#### RECORDED DATA
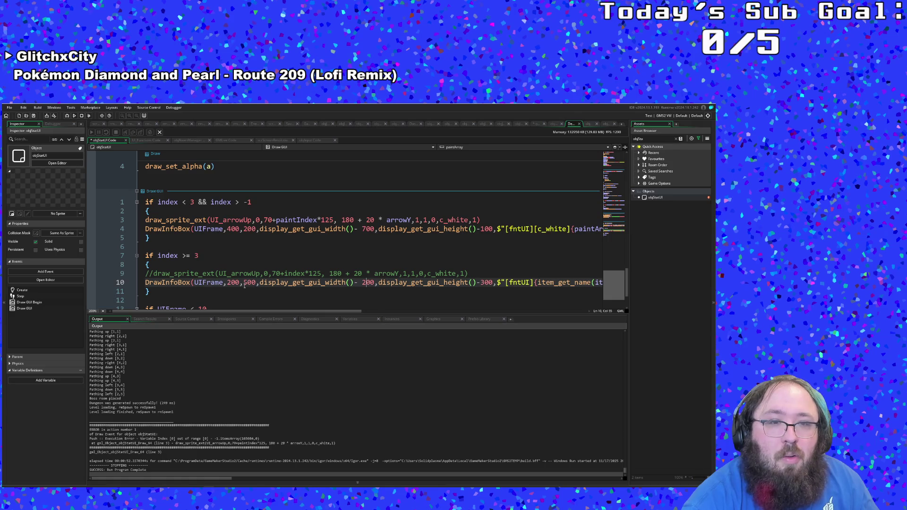
{"action": "key", "text": "BackSpace"}
{"action": "type", "text": "4"}
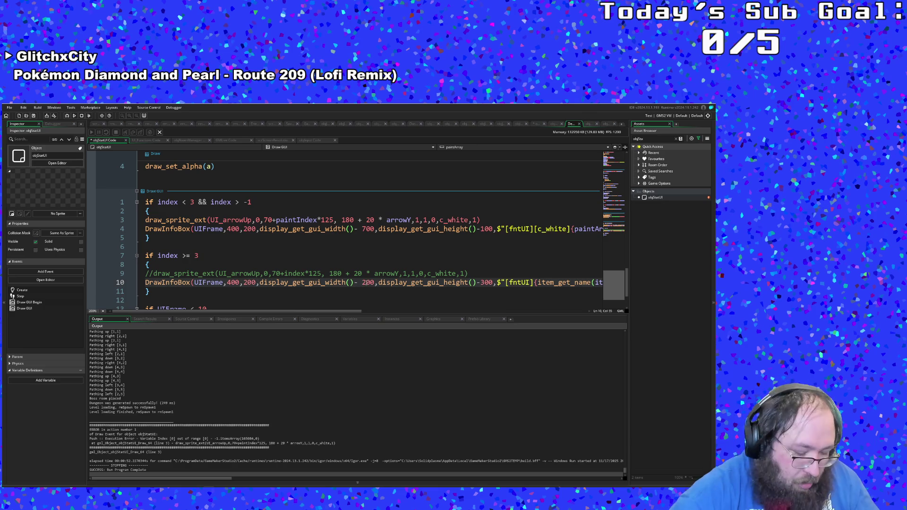
{"action": "key", "text": "BackSpace"}
{"action": "type", "text": "7"}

#### AIM OF THE TASK
Line by line, return the listing above exactly, leaving out its pictures.

#### YOUR SOLUTION
{"action": "key", "text": "BackSpace"}
{"action": "type", "text": "4"}
{"action": "key", "text": "BackSpace"}
{"action": "type", "text": "7"}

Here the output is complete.